Persons with disabilities may have the right to full social integration, but they are still not given the opportunity

On 20 June, the European Economic and Social Committee (EESC) held a hearing which showcased the positive impact of employing persons with disabilities, but also warned that prejudice and victimisation were still among the most important factors in their persistent exclusion from society and labour markets.

The hearing Persons with disabilities as a human capital: their contribution to the economy and society brought together representatives from the EESC, the Commission and the European Disability Forum, as well as from two businesses which successfully employ persons with disabilities. It was organised by the EESC's Study Group on Disability Rights.

The speakers agreed that although much had been done to provide a supportive legal framework for employing persons with disabilities, the equality gap still persisted, with the latest statistics showing a 26 percentage point difference between the employment levels of persons with and without a disability. For women with disabilities, the employment rate was even lower: it stood at just 18% in 2015. The pay gap between persons with disabilities and those without was also noted.

There is plenty of evidence that the cost of living for persons with disabilities is higher and their wages are lower. They earn 11% less than their non-disabled peers, said Catherine Naughton of the European Disability Forum, adding that this also put these people at a greater risk of social exclusion and poverty.

Yet the evidence shows that persons with disabilities have high performance ratings and job retention rates as well as better attendance records than their non-disabled colleagues. But many employers still hesitate to recruit them, regardless of the fact that the cost of accommodating the workplace to their needs is often minimal or zero.

There is a whole string of fears and negative stereotypes which stick in the minds of decision-makers, of people who decide who to recruit. People's mindsets are the main problem, said Krzysztof Pater, head of the EESC's Labour Market Observatory.

The most important thing is to move away from this 'medical' perception of people with disabilities, from perceiving a person with a disability as someone who is sick and incapable of integrating into society. People should start to perceive persons with disabilities as people who can do many things if we just let them and if we support them in doing those things, stressed Elena Schubert of the Commission.

The perception of persons with disabilities as victims is also a reason why many remain "invisible" to employers, who in turn remain unaware of the skills and talents these people may have.

We have to remove this victimisation, to show that there is true potential. There are many employers who are willing to employ people with disabilities, but we just don't know where to find them. How do we give them this opportunity? asked Madi Sharma of the EESC.

Ms Schubert said that the Commission planned to launch an independent evaluation into the effectiveness of the EU's current Disability Strategy, which builds on the UN Convention on the Rights of Persons with Disabilities (UNCRPD), joined by the EU in 2011.
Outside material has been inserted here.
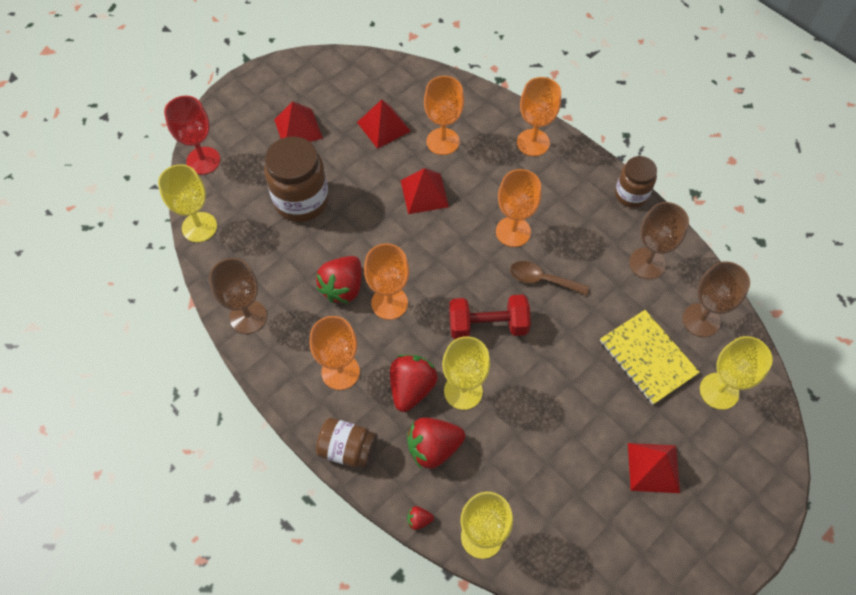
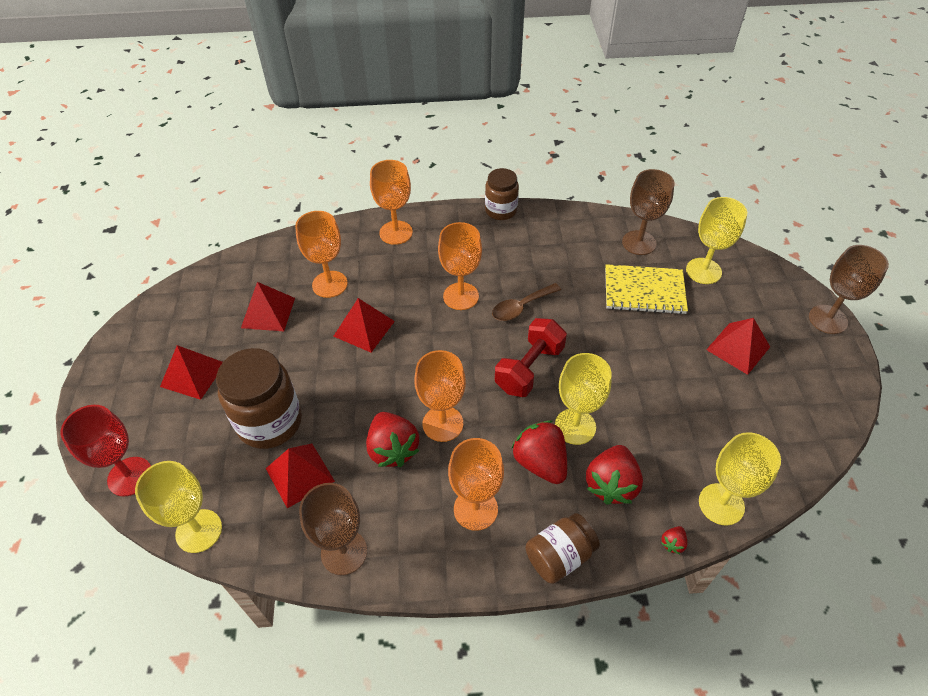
camera: 50 degrees left, 10 degrees down
brown goblet [629,202,689,279] -> brown goblet moved to [809,245,889,334]
none -> red pyramid [266,443,335,508]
The European Pillar of Social Rights also contains a principle which specifically addresses the inclusion of persons with disabilities into labour markets and society, and their right to lead a dignified life. Despite a strong legal framework relating to employment, the legal protection of persons with disabilities outside of employment is still not sufficient.

One of the main culprits for their poor integration into labour markets is their poor access to inclusive education and training. Education should be individually tailored to suit their specific needs, while at the same time being inclusive from an early age.

The two examples presented at the hearing demonstrated that when the focus shifts from limitations to competencies, much can be achieved.

The Spanish social business group ILUNION employs almost 35 000 people in 50 business areas. More than 40% of them have a disability.

The Belgian company Passwerk successfully employs engineers with an autism spectrum disorder by using their special skills for software testing. Its director, Dirk Rombaut, said that the company was making savings of some EUR 360 million per year and that the returns made the costs of hiring people with autism negligible.

Diversity is certainly an added value in the workplace. Companies like ours create hope for a huge number of people, maintained Mr Rombaut.